(Chart analysis data)
____
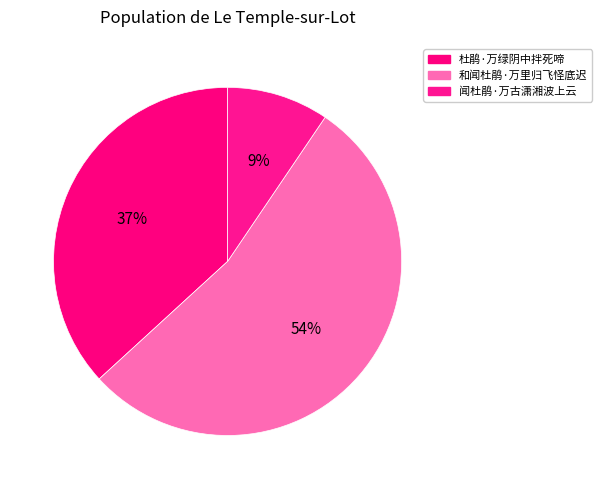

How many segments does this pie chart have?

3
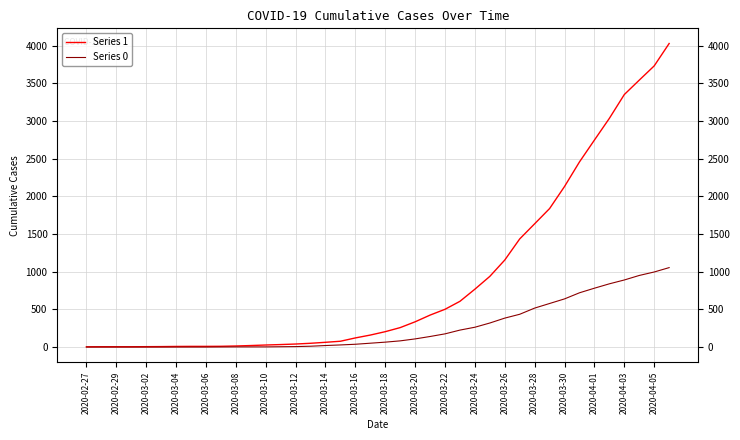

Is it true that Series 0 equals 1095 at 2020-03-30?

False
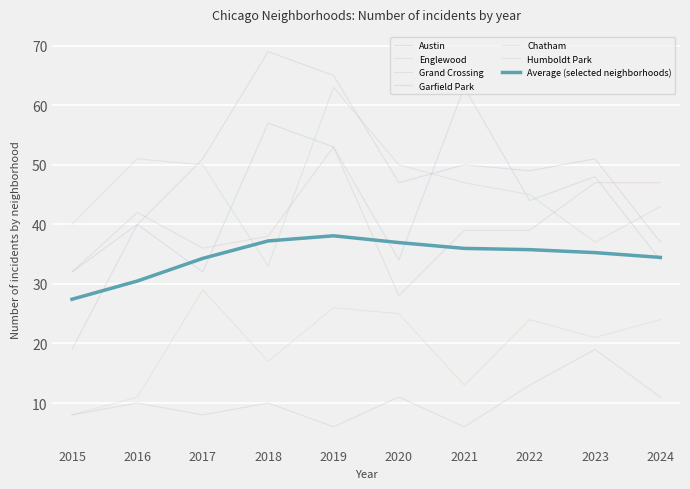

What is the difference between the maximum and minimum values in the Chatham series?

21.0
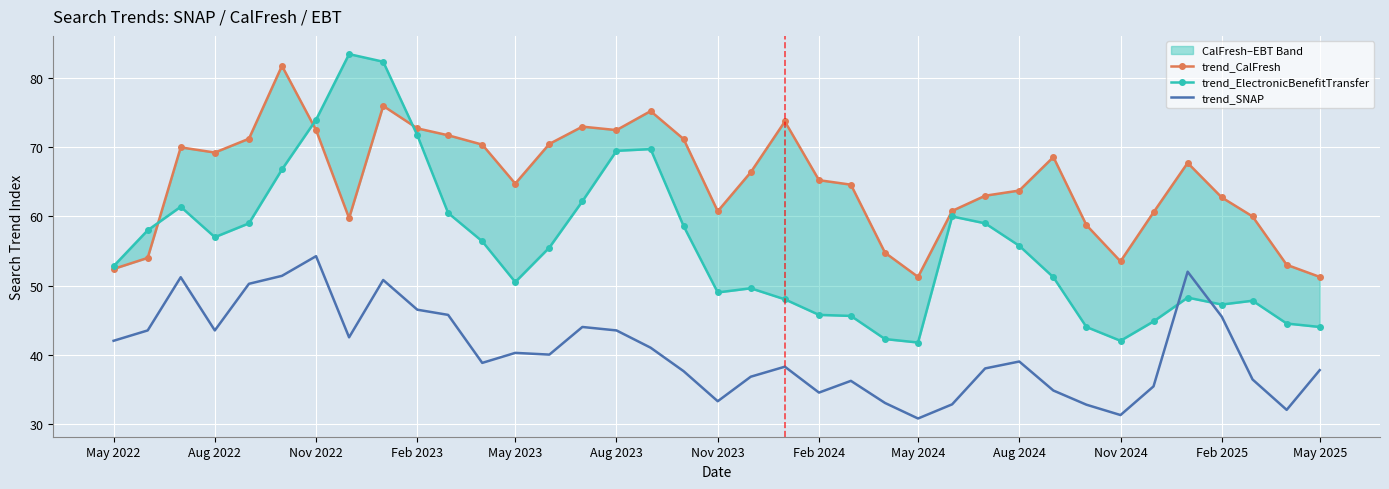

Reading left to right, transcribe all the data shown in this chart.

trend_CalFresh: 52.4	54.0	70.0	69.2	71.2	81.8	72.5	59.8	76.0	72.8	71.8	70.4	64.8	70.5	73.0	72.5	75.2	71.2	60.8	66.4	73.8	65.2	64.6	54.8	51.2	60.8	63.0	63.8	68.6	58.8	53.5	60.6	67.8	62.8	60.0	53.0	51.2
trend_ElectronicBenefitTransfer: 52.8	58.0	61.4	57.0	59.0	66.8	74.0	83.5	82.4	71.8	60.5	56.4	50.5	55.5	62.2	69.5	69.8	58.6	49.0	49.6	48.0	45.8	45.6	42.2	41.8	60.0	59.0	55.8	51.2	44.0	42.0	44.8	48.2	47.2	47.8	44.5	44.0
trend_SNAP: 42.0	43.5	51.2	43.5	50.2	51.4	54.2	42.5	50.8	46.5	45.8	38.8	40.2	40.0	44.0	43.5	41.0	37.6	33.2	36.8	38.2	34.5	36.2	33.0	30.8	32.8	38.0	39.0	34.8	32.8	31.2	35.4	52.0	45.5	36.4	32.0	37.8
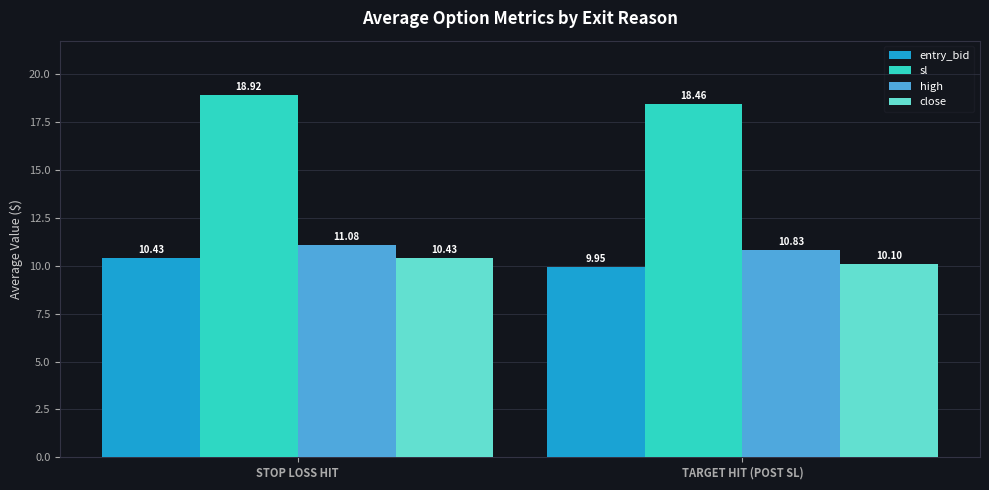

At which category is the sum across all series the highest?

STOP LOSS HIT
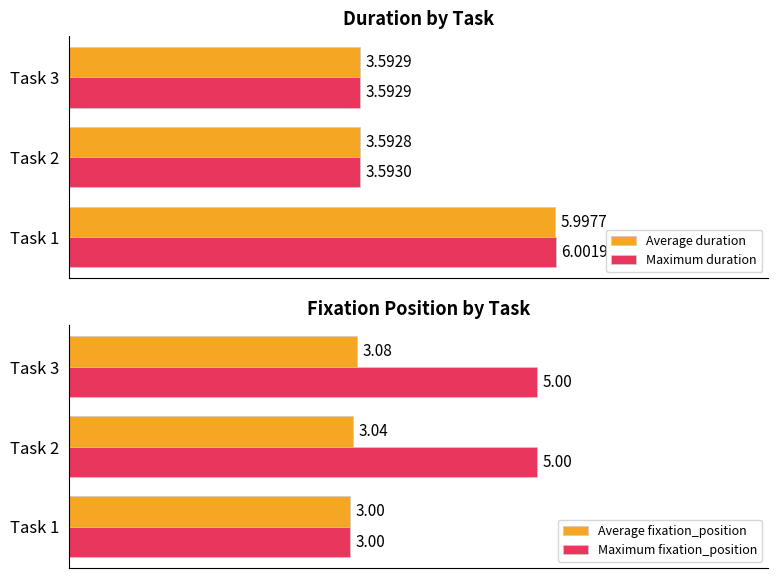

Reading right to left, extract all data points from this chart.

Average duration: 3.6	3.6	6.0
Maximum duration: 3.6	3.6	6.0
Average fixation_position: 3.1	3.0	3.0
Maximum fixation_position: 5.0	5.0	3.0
____
| To-do item |
Report how many lines of the listing above contain the string "this". Case counts.

| Completed task |
3